When I had my first laptop years ago, I was excited to use the touchpad for the very first time not only because it is easier on your hands than the wired mouse but also because it came with gestures to carry out some common actions. For example, you could use three fingers vertical swipe to control the sound level, you could scroll up and down using two finger vertical swipe and so on.
While these gestures are very useful, we can add many more similar gestures to perform any user defined action or set of actions using a third-party software called StrokesPlus. This software has been around since the Windows XP times and continues to work with Windows 10.

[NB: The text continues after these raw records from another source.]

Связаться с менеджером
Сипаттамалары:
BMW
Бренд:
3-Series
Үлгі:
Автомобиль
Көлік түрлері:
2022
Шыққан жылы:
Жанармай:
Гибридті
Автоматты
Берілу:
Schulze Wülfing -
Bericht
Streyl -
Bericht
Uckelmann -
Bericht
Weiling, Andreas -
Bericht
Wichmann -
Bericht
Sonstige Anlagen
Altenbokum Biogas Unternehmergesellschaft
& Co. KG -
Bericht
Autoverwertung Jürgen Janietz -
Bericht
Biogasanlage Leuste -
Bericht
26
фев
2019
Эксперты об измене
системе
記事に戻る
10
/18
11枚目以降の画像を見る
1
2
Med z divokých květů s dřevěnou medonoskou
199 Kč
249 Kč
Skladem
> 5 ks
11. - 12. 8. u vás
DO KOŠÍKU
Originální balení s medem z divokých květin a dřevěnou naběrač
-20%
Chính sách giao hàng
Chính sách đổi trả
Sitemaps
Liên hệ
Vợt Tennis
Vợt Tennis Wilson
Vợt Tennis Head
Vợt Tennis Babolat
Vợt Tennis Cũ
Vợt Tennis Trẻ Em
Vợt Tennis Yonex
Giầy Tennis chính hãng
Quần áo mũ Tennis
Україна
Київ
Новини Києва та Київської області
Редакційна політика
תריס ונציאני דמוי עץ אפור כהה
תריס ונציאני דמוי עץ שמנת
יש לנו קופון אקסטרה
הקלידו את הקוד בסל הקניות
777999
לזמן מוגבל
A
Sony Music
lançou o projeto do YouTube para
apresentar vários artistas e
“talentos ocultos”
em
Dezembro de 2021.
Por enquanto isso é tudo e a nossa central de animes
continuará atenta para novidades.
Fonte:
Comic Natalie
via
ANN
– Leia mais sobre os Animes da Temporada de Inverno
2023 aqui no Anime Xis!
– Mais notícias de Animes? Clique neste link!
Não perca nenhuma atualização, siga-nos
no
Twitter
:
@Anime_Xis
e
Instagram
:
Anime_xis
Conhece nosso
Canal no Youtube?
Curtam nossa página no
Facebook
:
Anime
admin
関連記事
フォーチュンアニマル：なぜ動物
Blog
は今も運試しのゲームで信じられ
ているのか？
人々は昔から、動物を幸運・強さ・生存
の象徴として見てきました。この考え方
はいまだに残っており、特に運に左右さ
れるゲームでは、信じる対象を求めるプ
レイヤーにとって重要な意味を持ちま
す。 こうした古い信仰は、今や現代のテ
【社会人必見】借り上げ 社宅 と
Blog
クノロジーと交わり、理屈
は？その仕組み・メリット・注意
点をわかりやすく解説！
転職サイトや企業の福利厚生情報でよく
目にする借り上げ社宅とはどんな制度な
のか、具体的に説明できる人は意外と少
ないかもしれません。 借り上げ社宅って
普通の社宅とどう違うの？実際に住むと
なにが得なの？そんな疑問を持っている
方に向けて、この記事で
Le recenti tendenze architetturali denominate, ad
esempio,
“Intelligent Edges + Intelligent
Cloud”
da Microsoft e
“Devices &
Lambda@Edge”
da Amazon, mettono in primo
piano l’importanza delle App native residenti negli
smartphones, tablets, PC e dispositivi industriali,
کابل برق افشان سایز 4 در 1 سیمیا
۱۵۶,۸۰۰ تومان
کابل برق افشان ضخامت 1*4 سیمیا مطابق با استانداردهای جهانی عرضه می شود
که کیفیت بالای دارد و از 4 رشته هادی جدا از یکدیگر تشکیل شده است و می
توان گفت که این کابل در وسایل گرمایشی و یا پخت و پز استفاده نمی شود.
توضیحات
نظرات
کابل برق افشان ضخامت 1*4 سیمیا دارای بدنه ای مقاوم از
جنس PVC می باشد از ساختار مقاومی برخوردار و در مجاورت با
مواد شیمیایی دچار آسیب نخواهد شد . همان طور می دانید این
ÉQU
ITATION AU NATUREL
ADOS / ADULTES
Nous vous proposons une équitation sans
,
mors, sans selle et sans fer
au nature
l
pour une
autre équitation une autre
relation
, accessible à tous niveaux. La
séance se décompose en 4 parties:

StrokesPlus is both portable and can be installed on your system. In either case, it places a notification area icon from where you can toggle it on or off and can also open the settings window. The settings window has a very simple tabbed user interface. Under each tab you can find configured gestures and hotkeys related settings. From under the Configured Actions, you can add new gestures and edit them if needed.
For adding new gestures, you have to draw the gesture using your mouse or touchpad, add modifier keys, add actions and then click on the OK button. The gesture should be unique and its actions use a well known Lua script format that can be manually edited.
StrokesPlus is designed using native code and does not depend on any framework or runtimes. As such, it is very effective in resource management and does not consume any of your system resources even though it keeps running in the background. It supports all sorts of input devices like mouse, touchpad, or a drawing pen.